The younger generations are typically deemed to be more comfortable with the ever changing and adapting social media landscape, so some companies have opted to put their social media marketing management into the hands of their “Twitern” ( an intern brought in to handle the company’s Twitter account and be the wizard behind the social networking curtain). I think this is a mistake.

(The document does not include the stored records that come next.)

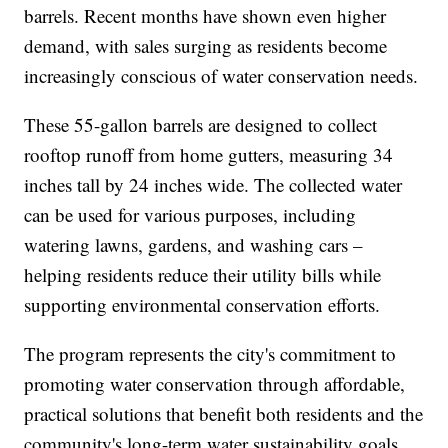
barrels. Recent months have shown even higher
demand, with sales surging as residents become
increasingly conscious of water conservation needs.
These 55-gallon barrels are designed to collect
rooftop runoff from home gutters, measuring 34
inches tall by 24 inches wide. The collected water
can be used for various purposes, including
watering lawns, gardens, and washing cars –
helping residents reduce their utility bills while
supporting environmental conservation efforts.
The program represents the city's commitment to
promoting water conservation through affordable,
practical solutions that benefit both residents and the
community's long-term water sustainability goals.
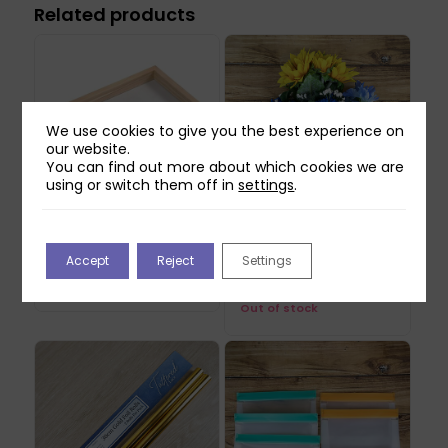
Related products
We use cookies to give you the best experience on
our website.
You can find out more about which cookies we are
using or switch them off in
settings
.
Creativ Paper Making
Flower Bouquet – Blue
Accept
Reject
Settings
Frame Mould
– 4 stems
£
7.99
£
13.99
Out of stock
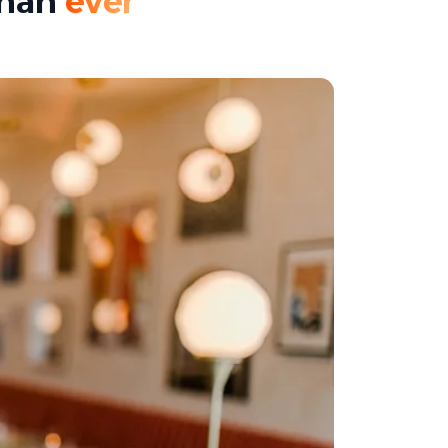
than
ever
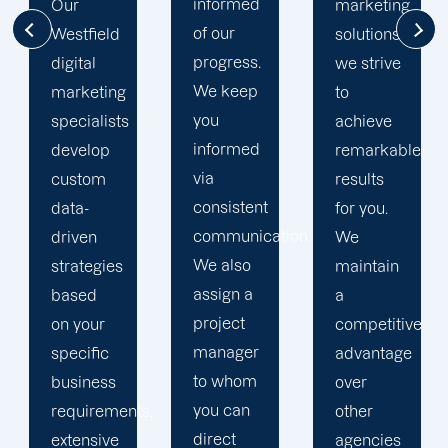
informed
marketing
the extra
of our
solutions,
mile to
progress.
we strive
help
We keep
to
your
you
achieve
business
informed
remarkable
realise
via
results
its full
consistent
for you.
online
communication.
We
potential.
We also
maintain
We do
assign a
a
not force
project
competitive
your
manager
advantage
business
to whom
over
into a
you can
s,
other
pre-
direct
agencies
packaged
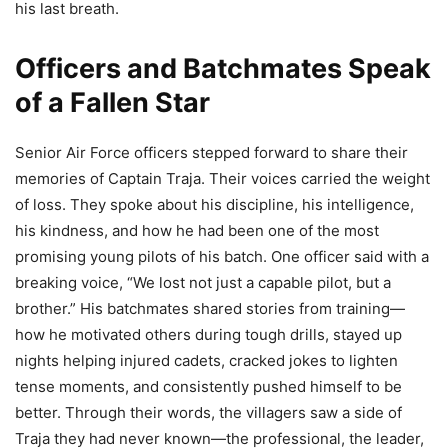
his last breath.
Officers and Batchmates Speak
of a Fallen Star
Senior Air Force officers stepped forward to share their
memories of Captain Traja. Their voices carried the weight
of loss. They spoke about his discipline, his intelligence,
his kindness, and how he had been one of the most
promising young pilots of his batch. One officer said with a
breaking voice, “We lost not just a capable pilot, but a
brother.” His batchmates shared stories from training—
how he motivated others during tough drills, stayed up
nights helping injured cadets, cracked jokes to lighten
tense moments, and consistently pushed himself to be
better. Through their words, the villagers saw a side of
Traja they had never known—the professional, the leader,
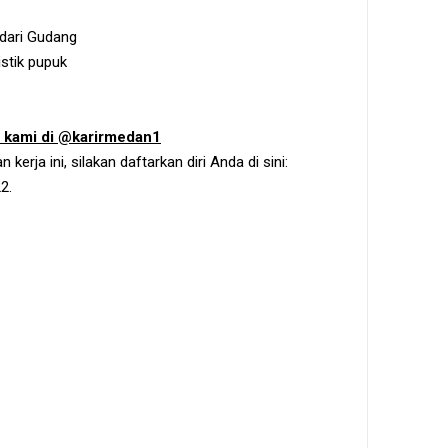
 dari Gudang
stik pupuk
m kami di @karirmedan1
erja ini, silakan daftarkan diri Anda di sini:
2.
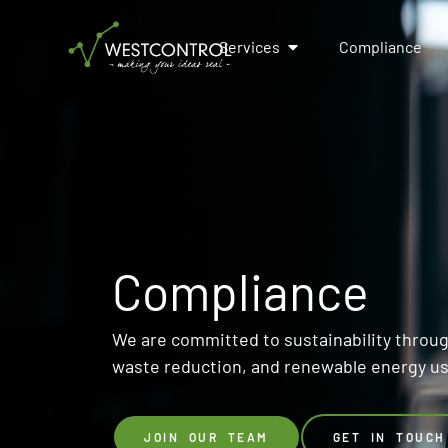
Services
Compliance
Compliance
We are committed to sustainability through
waste reduction, and renewable energy u
JOIN OUR TEAM
GET IN TOUCH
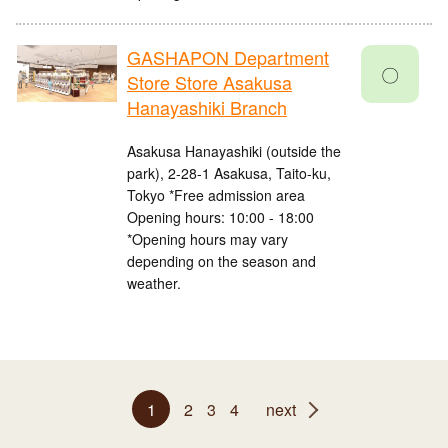
GASHAPON Department
〇
Store Store Asakusa
Hanayashiki Branch
Asakusa Hanayashiki (outside the
park), 2-28-1 Asakusa, Taito-ku,
Tokyo *Free admission area
Opening hours: 10:00 - 18:00
*Opening hours may vary
depending on the season and
weather.
1
2
3
4
next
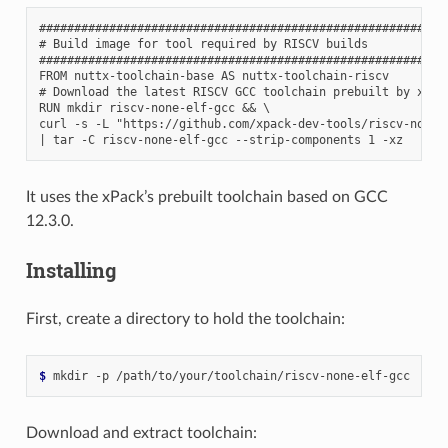
###########################################################
# Build image for tool required by RISCV builds

###########################################################
FROM nuttx-toolchain-base AS nuttx-toolchain-riscv

# Download the latest RISCV GCC toolchain prebuilt by xPack
RUN mkdir riscv-none-elf-gcc && \

curl -s -L "https://github.com/xpack-dev-tools/riscv-none-
It uses the xPack’s prebuilt toolchain based on GCC
12.3.0.
Installing
First, create a directory to hold the toolchain:
$ 
mkdir
-p
Download and extract toolchain:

A company’s social media strategy ties directly into their overall marketing strategy, as well as effecting their online reputation. Social media marketing is too important of a task to place in the hands of an intern. Let’s be honest, they are probably working for free (or one of the lucky few for college credit), are only going to be there for a few months and probably aren’t incredibly invested in the success of your company. They are there to build their resume and get recommendations, which is fine. That’s why anyone is willing to work for free under the guise of “intern.” But do you really want to hand you online presence over to that?
You social media marketing should be handled by a permanent employee (or outside agency) that truly understands your brand, business model and online marketing goals. They will be in charge of your online voice and personality, so they better know what they are talking about. Effectively managing a social media marketing strategy takes countless hours, because it has to constantly be monitored and updated. They have to understand the goal of each social networking profile, as well as the audience that uses that medium. Messages have to be tweaked to fit the style and format of each site, but the overall strategy has to work towards the same end goal.
Back in March, an employee at New Media Strategies (who was Chrysler’s social media agency at the time) dropped the F-bomb in a tweet from the @ChryslerAuto account, taking a shot at Detroit drivers. After deleting the tweet, Chrysler quickly fired New Media Strategies. Chances are the employee thought he was using his personal account to send the tweet, but accidentally posted from @ChryslerAuto. If a professional agency can make such a big mistake, what can happen when you hand the social media reigns over to someone who isn’t qualified to drive?
Social media allows you to directly interact with your consumers, so who is going to be doing the talking?